**Exercise prompt**
Pull out every line in the data that has the string "dans" in it.
- Opening Delimiter -
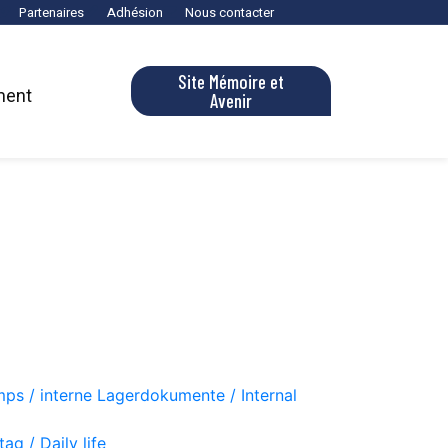
Partenaires
Adhésion
Nous contacter
Site Mémoire et
ment
Avenir
ps / interne Lagerdokumente / Internal
ag / Daily life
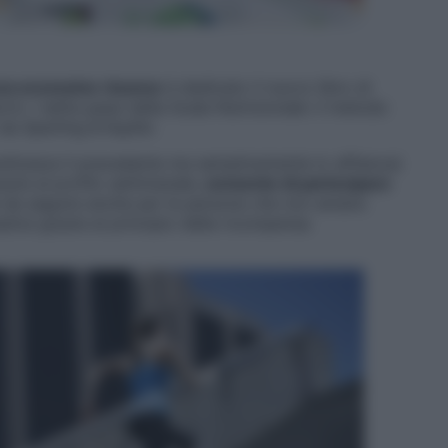
za eccessive rinunce
è dedicato il nuovo libro di
rni. I sette passi della Scala Nutrizionale: il metodo
da Sperling & Kupfer.
tituisce il precedente ma semplicemente lo affianca)
azie al profilo settimanale,
consente di partecipare
le da seguire anche per le persone che non amano
plice grazie al principio della ricompensa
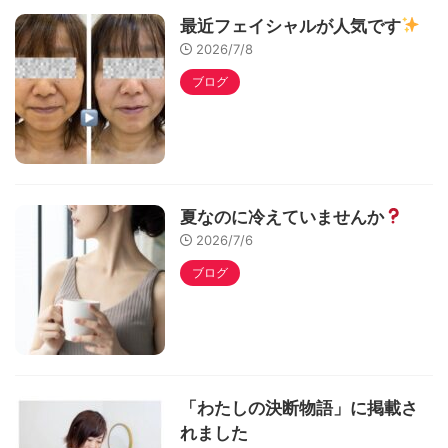
最近フェイシャルが人気です
2026/7/8
ブログ
夏なのに冷えていませんか
2026/7/6
ブログ
「わたしの決断物語」に掲載さ
れました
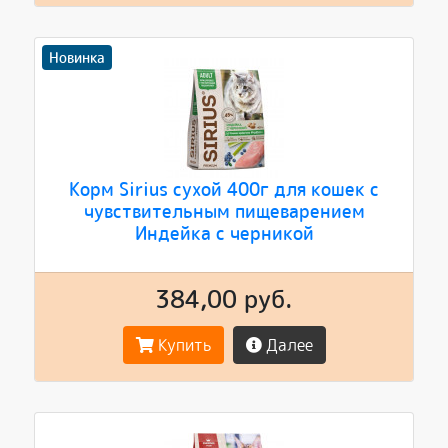
Новинка
Корм Sirius сухой 400г для кошек с
чувствительным пищеварением
Индейка с черникой
384,00 руб.
Купить
Далее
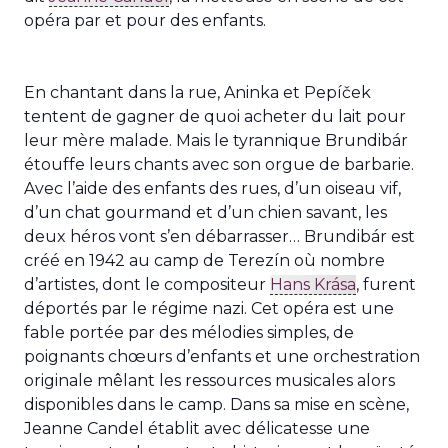
opéra par et pour des enfants.
En chantant dans la rue, Aninka et Pepíček
tentent de gagner de quoi acheter du lait pour
leur mère malade. Mais le tyrannique Brundibár
étouffe leurs chants avec son orgue de barbarie.
Avec l’aide des enfants des rues, d’un oiseau vif,
d’un chat gourmand et d’un chien savant, les
deux héros vont s’en débarrasser… Brundibár est
créé en 1942 au camp de Terezín où nombre
d’artistes, dont le compositeur
Hans Krása
, furent
déportés par le régime nazi. Cet opéra est une
fable portée par des mélodies simples, de
poignants chœurs d’enfants et une orchestration
originale mêlant les ressources musicales alors
disponibles dans le camp. Dans sa mise en scène,
Jeanne Candel établit avec délicatesse une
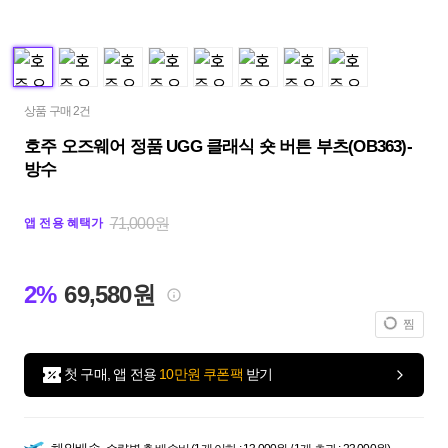
상품 구매 2건
호주 오즈웨어 정품 UGG 클래식 숏 버튼 부츠(OB363)-
방수
71,000원
앱 전용 혜택가
2%
69,580원
찜
첫 구매, 앱 전용
10만원 쿠폰팩
받기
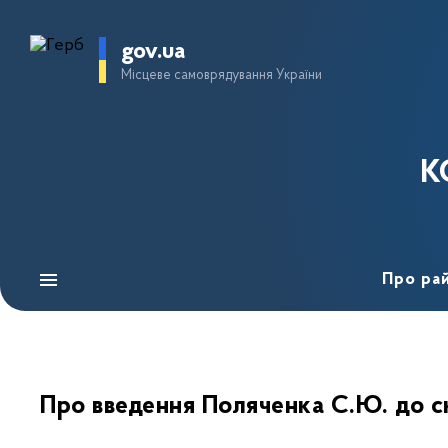
gov.ua
Місцеве самоврядування України
К
Про ра
Про введення Поляченка С.Ю. до ск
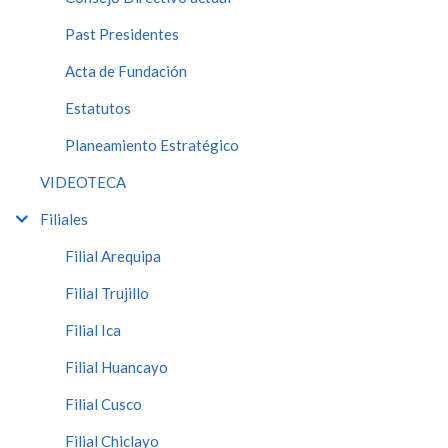
Past Presidentes
Acta de Fundación
Estatutos
Planeamiento Estratégico
VIDEOTECA
Filiales
Filial Arequipa
Filial Trujillo
Filial Ica
Filial Huancayo
Filial Cusco
Filial Chiclayo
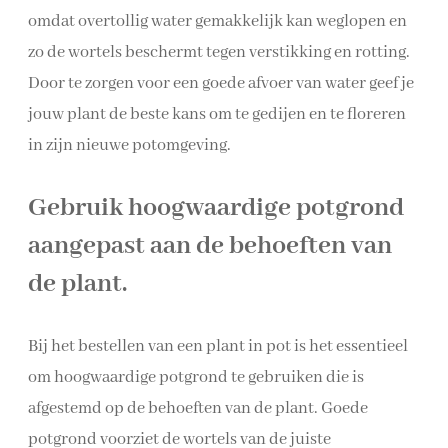
omdat overtollig water gemakkelijk kan weglopen en
zo de wortels beschermt tegen verstikking en rotting.
Door te zorgen voor een goede afvoer van water geef je
jouw plant de beste kans om te gedijen en te floreren
in zijn nieuwe potomgeving.
Gebruik hoogwaardige potgrond
aangepast aan de behoeften van
de plant.
Bij het bestellen van een plant in pot is het essentieel
om hoogwaardige potgrond te gebruiken die is
afgestemd op de behoeften van de plant. Goede
potgrond voorziet de wortels van de juiste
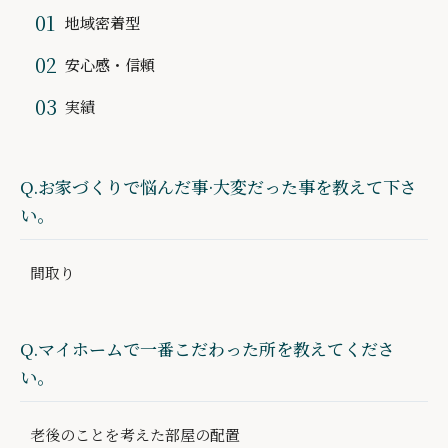
地域密着型
安心感・信頼
実績
Q.お家づくりで悩んだ事·大変だった事を教えて下さ
い。
間取り
Q.マイホームで一番こだわった所を教えてくださ
い。
老後のことを考えた部屋の配置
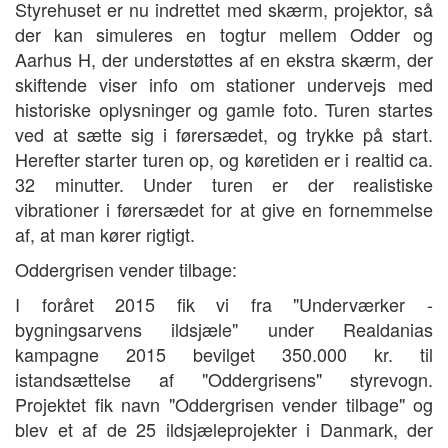
Styrehuset er nu indrettet med skærm, projektor, så
der kan simuleres en togtur mellem Odder og
Aarhus H, der understøttes af en ekstra skærm, der
skiftende viser info om stationer undervejs med
historiske oplysninger og gamle foto. Turen startes
ved at sætte sig i førersædet, og trykke på start.
Herefter starter turen op, og køretiden er i realtid ca.
32 minutter. Under turen er der realistiske
vibrationer i førersædet for at give en fornemmelse
af, at man kører rigtigt.
Oddergrisen vender tilbage:
I foråret 2015 fik vi fra "Underværker -
bygningsarvens ildsjæle" under Realdanias
kampagne 2015 bevilget 350.000 kr. til
istandsættelse af "Oddergrisens" styrevogn.
Projektet fik navn "Oddergrisen vender tilbage" og
blev et af de 25 ildsjæleprojekter i Danmark, der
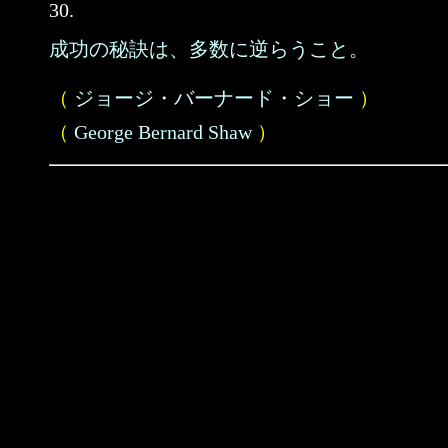
30.
成功の秘訣は、多数に逆らうこと。
（
ジョージ・バーナード・ショー
）
（
George Bernard Shaw
）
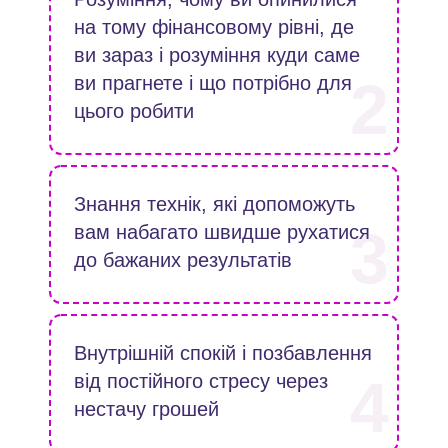
на тому фінансовому рівні, де
ви зараз і розуміння куди саме
2
ви прагнете і що потрібно для
цього робити
Знання технік, які допоможуть
3
вам набагато швидше рухатися
до бажаних результатів
Внутрішній спокій і позбавлення
4
від постійного стресу через
нестачу грошей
- Closing Delimiter -
**Written response**
En chantant dans la rue, Aninka et Pepíček
disponibles dans le camp. Dans sa mise en scène,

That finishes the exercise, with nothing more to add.